Friday, November 15, 2013

Book Review 303: A Treasury of Great American Scandals

A TREASURY OF GREAT AMERICAN SCANDALS: Tantalizing True Tales of Historic Misbehavior by the Founding Fathers and Others Who Let Freedom Swing, by Michael Farquhar, 321 pages, Penguin

I don’t know how great all these scandals are, but Michael Farquhar is fun to read. I had expected “A Treasury of Great American Scandals” to be a Grub Street horror, but, no, Farquhar (an editor at The Washington Post) is an elegant writer. I also like that he quotes at length from the documents (often letters) that reveal the “scandals.”

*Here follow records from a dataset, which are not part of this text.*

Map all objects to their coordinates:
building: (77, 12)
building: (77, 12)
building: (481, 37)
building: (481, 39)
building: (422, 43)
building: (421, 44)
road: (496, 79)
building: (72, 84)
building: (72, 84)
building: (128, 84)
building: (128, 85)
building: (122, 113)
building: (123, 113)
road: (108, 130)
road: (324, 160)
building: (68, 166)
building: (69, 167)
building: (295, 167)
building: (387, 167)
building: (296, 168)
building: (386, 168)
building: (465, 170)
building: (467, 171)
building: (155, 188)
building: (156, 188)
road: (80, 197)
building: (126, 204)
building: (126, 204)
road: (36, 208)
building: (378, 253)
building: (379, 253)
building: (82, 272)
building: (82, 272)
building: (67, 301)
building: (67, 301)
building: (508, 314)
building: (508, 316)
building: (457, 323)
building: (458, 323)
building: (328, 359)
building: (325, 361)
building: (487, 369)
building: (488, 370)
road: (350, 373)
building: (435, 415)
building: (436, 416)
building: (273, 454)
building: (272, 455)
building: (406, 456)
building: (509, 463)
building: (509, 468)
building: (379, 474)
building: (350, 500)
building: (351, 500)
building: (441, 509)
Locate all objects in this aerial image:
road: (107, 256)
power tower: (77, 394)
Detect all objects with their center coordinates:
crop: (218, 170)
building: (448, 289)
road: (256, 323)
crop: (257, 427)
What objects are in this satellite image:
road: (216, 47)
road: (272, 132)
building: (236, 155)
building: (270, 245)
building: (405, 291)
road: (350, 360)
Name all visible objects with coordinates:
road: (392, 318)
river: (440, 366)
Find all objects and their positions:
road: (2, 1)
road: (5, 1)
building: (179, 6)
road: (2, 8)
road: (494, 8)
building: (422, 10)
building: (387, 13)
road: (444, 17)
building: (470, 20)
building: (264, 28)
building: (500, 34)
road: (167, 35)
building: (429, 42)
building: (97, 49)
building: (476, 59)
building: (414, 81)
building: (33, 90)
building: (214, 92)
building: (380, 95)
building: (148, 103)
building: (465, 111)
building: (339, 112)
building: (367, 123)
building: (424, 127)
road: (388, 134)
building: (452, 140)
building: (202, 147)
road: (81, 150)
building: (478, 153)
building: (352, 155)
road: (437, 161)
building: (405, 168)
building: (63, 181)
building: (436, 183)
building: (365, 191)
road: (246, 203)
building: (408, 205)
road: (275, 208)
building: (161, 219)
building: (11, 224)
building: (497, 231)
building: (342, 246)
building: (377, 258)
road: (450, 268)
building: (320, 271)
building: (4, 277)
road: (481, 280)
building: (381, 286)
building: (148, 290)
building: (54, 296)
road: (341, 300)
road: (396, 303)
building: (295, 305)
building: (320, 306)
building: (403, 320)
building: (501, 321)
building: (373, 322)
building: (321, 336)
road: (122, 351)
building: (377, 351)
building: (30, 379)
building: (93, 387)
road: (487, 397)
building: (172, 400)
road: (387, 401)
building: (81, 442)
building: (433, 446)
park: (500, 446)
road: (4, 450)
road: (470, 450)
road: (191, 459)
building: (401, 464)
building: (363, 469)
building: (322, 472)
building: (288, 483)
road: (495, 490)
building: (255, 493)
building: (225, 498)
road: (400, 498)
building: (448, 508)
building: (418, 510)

“Scandals” in quotation marks because I don’t see the suicide of Meriwether Lewis (if that’s what it was) as scandalous. Mental illness ending in a gunshot is tragic. Though usually scrupulous about giving  a fair shake to Americans who went down in public opinion as terrible (specifically, Henry Wirz, the commandant of Andersonville prisoner-of-war camp), Farquhar surprisingly does not mention the alternative theory that Lewis was murdered.

Though for the most part Farquhar is retelling tales that are already more than twice-told, he does a superior job of doing it again. His restatement of the Salem witch trials is as good a summary as any I have seen.

But when it comes to Tricky Dick Nixon, he throws up his hands in despair. Not a word about Helen Douglas or any of Nixon’s other victims. All he does is quote three dozen sentences from the tapes.  It makes you wonder about the character of the people who worked for him.

Though he wrote in 2003, Farquhar gave himself a cutoff date of 1980, on the grounds that  “history needs a little time to percolate, after all.”

Too bad, since he denied himself the pleasure of reviewing the Reagan scandals. Reagan was not the most disgusting man ever to be president (that was Andy Jackson, well reviewed in this book), but no other president comes near the rich variety of Genial Ronnie’s scandals: bleating endlessly about freedom but shirking when people were really standing up for it; “astrologically influenced First Ladies” (as Farquhar delicately puts it in the introduction where he explains why Reagan did not make the cut); Iran-Contra; the Bitburg speech; the “young bucks” campaign story endlessly retold; the pilgrimage to Philadelphia, Miss., not a city of brotherly love -- and those are not all. 

I disagree with Farquhar; those bits of history are ripe now; they were ripe as they came out of Genial Ronnie’s mouth.